▸ EXERCISE DATA:

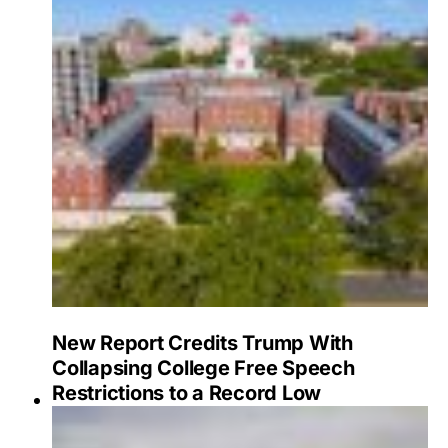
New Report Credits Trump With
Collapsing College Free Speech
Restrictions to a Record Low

--

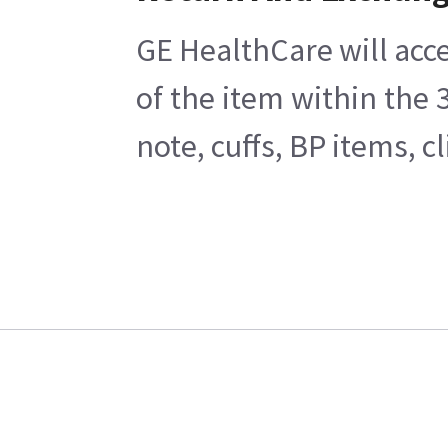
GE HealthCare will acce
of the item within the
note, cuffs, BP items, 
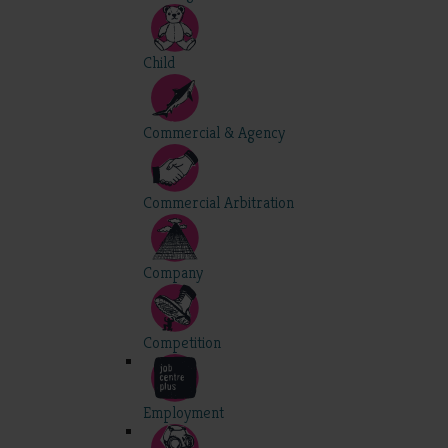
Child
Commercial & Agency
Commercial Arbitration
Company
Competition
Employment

* * *

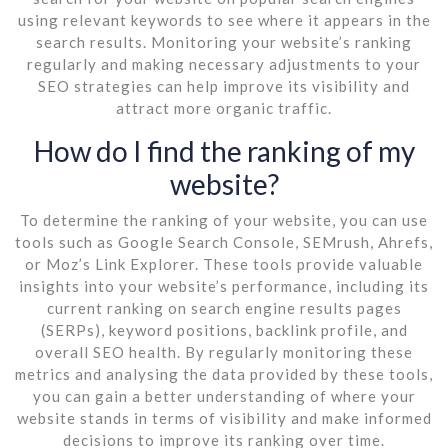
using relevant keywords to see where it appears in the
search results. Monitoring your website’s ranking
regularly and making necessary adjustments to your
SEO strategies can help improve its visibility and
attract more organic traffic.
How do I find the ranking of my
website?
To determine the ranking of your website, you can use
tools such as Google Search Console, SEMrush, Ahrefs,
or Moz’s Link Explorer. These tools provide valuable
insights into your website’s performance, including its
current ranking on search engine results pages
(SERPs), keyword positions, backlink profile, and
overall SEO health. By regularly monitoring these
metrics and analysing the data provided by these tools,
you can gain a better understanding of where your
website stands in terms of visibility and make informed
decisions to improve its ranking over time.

▸ EXERCISE GOAL: Reproduce word for word the lines in the records above, starting at the line that contains "GE HealthCare will acce" and ending at the line that contains "note, cuffs, BP", including both of those lines.

▸ EXERCISE OUTPUT:
GE HealthCare will acce
of the item within the
note, cuffs, BP items, 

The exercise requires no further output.